PORTLAND, Ore. (PORTLAND TRIBUNE) — Frank Gable, who was wrongly convicted of murdering Oregon Corrections Director Michael Francke in 1991, is preparing to sue Marion County and the State of Oregon for violating his civil rights.

But, even if Gable wins a sizable judgement, he told the Portland Tribune that nothing can replace the 30 years that he served in prison before his conviction was overturned in federal court.

“I went into prison a young, cocky man and came out an old man with health problems,” Gable told the Portland Tribune in his first on-the-record interview since being released in 2019 while the Oregon Department of Justice appeal the federal ruling. “Nothing can give me those years back.”

Gable spoke while waiting to receive and review the final version of his upcoming suit being prepared by Lovey & Lovey, a Chicago law firm with a record of winning large judgements for those wrongfully convicted of crimes.
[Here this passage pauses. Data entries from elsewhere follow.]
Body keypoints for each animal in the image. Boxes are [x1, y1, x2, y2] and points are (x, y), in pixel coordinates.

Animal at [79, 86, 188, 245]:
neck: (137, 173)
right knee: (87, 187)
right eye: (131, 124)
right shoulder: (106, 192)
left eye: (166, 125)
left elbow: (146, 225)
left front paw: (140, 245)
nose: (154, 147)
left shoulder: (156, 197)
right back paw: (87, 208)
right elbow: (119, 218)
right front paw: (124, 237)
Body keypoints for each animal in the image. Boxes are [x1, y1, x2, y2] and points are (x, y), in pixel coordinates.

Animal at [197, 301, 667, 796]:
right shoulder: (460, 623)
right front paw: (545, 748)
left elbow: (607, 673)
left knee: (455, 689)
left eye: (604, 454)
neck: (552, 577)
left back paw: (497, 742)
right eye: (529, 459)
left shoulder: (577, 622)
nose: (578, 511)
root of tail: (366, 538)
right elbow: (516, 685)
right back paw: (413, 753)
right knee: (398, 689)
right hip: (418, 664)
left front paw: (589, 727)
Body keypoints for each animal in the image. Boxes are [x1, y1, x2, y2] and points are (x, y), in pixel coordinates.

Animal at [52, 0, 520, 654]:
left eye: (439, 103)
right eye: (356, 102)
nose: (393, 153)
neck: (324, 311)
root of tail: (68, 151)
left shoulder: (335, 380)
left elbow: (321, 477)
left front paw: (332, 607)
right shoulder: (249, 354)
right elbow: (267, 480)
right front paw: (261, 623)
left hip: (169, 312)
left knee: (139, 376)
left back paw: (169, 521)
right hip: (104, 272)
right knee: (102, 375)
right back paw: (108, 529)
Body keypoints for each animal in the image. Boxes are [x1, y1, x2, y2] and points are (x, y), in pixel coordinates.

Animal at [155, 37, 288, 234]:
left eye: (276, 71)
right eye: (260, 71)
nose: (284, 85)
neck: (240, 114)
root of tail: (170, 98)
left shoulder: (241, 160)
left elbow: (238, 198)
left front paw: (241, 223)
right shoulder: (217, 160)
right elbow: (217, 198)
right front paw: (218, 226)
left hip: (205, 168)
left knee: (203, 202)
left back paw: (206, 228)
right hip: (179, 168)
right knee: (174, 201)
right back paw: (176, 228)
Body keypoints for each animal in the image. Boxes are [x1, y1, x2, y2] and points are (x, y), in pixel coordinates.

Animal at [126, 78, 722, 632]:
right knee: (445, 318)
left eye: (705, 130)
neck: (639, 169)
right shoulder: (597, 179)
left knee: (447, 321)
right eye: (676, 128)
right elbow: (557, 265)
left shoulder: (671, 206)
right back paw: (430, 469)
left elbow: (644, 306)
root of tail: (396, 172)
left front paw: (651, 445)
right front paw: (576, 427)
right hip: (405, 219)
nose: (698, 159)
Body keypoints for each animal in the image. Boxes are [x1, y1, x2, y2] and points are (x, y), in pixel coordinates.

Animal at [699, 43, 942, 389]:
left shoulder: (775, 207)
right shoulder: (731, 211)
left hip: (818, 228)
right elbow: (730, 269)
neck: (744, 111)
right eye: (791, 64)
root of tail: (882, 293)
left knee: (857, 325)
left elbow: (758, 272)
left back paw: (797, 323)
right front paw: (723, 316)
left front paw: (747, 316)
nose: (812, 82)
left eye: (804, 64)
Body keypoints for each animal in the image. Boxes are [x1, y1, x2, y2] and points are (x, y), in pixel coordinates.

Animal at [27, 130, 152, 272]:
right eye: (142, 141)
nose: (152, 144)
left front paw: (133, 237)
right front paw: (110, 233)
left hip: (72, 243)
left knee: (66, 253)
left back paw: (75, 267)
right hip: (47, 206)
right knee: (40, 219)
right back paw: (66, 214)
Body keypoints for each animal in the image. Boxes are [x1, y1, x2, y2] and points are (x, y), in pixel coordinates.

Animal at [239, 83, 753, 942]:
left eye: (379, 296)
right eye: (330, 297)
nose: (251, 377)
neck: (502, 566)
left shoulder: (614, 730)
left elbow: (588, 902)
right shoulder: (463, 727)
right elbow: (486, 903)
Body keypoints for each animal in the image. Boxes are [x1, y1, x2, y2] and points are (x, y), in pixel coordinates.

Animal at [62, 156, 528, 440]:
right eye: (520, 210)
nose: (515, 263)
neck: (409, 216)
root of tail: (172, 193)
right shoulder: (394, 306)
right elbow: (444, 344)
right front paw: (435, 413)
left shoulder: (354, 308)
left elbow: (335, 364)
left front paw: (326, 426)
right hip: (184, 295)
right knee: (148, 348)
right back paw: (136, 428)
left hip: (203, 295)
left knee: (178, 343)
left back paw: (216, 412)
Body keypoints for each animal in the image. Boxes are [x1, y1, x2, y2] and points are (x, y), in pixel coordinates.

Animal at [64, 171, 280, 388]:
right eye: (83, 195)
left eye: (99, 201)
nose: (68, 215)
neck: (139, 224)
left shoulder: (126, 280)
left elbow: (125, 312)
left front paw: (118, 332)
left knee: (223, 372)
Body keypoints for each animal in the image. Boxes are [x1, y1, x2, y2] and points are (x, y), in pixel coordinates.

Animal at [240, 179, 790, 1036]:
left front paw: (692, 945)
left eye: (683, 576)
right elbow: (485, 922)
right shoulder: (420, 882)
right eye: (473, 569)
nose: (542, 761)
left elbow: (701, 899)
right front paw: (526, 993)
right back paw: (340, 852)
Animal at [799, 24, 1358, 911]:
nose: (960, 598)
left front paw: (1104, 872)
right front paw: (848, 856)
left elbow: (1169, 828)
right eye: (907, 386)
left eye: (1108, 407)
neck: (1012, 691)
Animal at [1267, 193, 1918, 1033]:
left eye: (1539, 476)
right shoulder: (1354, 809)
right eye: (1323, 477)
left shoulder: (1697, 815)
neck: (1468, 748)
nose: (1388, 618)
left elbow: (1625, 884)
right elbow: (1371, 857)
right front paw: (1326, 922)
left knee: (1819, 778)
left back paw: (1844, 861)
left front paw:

Gable said they have not yet decided how much money to seek, but has been told that $1 million for every year in prison is not out of the question.

Gable said that after he was first convicted and sentenced to life in prison without the possibility of parole, he fantasized that his sentence would be quickly overturned on appeal and that he would quickly be compensated. But as the years drug by and the state courts upheld his conviction, Gable lost hope. He had to exhaust all of his state appeals before federal public defenders in Portland took and reinvestigated his case, eventually discovering the alibi Gable had forgotten that helped set him free.